Given data:
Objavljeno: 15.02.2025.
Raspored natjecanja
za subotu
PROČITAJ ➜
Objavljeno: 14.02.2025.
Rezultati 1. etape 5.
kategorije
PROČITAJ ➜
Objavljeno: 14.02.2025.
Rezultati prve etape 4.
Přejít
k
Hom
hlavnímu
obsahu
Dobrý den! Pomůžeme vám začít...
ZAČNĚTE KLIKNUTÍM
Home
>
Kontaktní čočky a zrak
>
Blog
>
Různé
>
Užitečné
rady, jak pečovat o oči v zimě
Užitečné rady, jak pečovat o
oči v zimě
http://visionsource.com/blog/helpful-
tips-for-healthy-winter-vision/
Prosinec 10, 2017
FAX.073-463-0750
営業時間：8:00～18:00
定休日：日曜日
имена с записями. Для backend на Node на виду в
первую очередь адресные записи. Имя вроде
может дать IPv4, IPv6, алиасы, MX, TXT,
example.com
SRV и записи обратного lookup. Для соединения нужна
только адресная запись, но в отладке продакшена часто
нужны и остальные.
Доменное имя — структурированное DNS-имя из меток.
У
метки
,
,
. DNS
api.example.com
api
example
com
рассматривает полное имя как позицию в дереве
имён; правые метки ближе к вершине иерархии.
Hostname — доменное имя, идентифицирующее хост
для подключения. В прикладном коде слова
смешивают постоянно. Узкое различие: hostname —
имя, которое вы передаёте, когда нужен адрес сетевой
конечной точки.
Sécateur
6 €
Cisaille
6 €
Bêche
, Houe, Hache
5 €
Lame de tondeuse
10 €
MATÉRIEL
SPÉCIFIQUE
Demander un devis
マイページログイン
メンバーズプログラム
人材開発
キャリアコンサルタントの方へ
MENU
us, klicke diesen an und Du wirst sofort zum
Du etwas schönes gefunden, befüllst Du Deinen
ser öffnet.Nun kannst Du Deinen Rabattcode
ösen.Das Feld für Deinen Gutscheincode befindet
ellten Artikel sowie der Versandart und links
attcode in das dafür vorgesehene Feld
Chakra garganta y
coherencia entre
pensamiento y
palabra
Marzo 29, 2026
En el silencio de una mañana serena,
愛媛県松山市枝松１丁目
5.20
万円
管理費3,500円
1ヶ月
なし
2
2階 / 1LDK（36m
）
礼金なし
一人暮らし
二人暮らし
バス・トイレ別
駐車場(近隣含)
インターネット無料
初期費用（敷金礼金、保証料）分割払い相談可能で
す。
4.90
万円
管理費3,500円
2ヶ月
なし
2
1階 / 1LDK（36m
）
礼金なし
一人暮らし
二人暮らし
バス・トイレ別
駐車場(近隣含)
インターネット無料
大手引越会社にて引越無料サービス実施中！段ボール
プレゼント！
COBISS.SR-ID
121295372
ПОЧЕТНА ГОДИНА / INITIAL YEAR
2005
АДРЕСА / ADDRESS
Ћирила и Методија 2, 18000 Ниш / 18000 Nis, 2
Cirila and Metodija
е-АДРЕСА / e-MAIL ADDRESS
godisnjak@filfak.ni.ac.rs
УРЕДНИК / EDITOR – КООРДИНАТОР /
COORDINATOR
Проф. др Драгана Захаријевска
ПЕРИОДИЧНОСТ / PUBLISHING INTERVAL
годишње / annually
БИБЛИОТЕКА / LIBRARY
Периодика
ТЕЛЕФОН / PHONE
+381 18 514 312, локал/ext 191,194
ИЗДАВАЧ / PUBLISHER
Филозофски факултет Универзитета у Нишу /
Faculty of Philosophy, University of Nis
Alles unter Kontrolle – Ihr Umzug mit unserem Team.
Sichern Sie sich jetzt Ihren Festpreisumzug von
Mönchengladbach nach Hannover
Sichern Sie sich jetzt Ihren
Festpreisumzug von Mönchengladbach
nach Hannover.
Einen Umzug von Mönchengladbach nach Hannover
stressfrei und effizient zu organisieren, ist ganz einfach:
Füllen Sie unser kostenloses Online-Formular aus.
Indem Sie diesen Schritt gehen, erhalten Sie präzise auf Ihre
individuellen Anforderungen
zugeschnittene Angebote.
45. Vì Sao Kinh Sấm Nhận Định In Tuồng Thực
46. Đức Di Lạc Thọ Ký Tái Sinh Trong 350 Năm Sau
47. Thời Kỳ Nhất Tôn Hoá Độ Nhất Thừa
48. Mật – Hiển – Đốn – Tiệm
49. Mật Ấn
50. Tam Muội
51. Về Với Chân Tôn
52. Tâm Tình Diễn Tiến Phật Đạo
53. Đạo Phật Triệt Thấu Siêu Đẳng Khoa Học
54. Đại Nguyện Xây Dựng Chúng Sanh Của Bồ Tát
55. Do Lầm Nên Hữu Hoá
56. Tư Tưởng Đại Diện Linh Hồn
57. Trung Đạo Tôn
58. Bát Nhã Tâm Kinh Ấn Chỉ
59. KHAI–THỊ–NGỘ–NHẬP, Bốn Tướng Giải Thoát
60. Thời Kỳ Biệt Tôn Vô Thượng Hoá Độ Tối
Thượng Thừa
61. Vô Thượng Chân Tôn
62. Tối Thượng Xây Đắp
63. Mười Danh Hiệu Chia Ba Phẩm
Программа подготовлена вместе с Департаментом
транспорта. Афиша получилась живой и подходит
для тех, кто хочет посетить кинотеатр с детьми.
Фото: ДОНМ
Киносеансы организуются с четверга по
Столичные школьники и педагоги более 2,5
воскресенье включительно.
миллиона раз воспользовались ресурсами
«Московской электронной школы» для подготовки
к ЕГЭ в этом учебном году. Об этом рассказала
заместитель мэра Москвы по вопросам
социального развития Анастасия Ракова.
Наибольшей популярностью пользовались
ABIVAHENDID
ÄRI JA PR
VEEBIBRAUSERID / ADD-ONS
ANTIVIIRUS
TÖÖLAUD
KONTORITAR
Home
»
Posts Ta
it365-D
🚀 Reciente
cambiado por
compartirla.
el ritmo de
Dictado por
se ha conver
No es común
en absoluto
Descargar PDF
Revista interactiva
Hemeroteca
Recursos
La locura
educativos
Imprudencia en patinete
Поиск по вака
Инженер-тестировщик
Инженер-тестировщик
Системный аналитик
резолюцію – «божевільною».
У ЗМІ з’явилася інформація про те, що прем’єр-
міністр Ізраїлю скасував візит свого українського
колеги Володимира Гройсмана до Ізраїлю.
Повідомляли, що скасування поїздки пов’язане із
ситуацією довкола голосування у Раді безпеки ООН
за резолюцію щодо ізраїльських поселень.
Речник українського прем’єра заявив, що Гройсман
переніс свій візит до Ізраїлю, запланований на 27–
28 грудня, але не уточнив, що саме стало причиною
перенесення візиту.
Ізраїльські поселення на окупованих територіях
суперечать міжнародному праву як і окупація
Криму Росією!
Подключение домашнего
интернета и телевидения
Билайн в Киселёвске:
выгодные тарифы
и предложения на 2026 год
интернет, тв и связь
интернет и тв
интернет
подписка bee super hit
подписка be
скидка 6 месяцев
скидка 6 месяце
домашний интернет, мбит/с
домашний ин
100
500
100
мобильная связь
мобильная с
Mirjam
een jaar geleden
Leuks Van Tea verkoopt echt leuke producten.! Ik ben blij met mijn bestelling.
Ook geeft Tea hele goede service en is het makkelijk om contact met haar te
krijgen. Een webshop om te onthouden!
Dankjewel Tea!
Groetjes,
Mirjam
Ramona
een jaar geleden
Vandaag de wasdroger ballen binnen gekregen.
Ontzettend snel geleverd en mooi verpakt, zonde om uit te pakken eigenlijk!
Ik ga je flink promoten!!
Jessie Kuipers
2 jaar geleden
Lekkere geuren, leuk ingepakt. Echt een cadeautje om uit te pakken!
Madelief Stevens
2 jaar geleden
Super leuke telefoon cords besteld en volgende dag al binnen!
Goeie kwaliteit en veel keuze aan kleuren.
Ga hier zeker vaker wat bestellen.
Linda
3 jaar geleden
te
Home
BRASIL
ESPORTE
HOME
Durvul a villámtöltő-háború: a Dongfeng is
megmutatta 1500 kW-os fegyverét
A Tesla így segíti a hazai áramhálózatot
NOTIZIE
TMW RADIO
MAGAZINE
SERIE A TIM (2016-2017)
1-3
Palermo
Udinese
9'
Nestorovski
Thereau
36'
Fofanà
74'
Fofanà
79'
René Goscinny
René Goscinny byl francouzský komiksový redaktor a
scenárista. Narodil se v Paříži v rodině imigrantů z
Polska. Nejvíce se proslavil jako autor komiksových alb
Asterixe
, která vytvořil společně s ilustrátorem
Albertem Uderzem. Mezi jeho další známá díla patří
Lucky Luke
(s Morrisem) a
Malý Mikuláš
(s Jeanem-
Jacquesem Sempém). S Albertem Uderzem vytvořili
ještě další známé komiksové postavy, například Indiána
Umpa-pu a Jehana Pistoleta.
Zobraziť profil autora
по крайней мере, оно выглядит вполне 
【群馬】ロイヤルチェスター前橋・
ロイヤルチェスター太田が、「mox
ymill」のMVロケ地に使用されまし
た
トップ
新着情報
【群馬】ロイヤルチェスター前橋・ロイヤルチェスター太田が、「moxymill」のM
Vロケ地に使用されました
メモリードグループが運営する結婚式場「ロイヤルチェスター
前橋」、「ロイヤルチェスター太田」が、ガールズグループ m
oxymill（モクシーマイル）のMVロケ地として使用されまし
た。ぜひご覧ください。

What you need to do: Only the lines from the beginning of the entries through the line bearing "Доменное имя —" should be returned, each exactly as written.

Answer box:
Objavljeno: 15.02.2025.
Raspored natjecanja
za subotu
PROČITAJ ➜
Objavljeno: 14.02.2025.
Rezultati 1. etape 5.
kategorije
PROČITAJ ➜
Objavljeno: 14.02.2025.
Rezultati prve etape 4.
Přejít
k
Hom
hlavnímu
obsahu
Dobrý den! Pomůžeme vám začít...
ZAČNĚTE KLIKNUTÍM
Home
>
Kontaktní čočky a zrak
>
Blog
>
Různé
>
Užitečné
rady, jak pečovat o oči v zimě
Užitečné rady, jak pečovat o
oči v zimě
http://visionsource.com/blog/helpful-
tips-for-healthy-winter-vision/
Prosinec 10, 2017
FAX.073-463-0750
営業時間：8:00～18:00
定休日：日曜日
имена с записями. Для backend на Node на виду в
первую очередь адресные записи. Имя вроде
может дать IPv4, IPv6, алиасы, MX, TXT,
example.com
SRV и записи обратного lookup. Для соединения нужна
только адресная запись, но в отладке продакшена часто
нужны и остальные.
Доменное имя — структурированное DNS-имя из меток.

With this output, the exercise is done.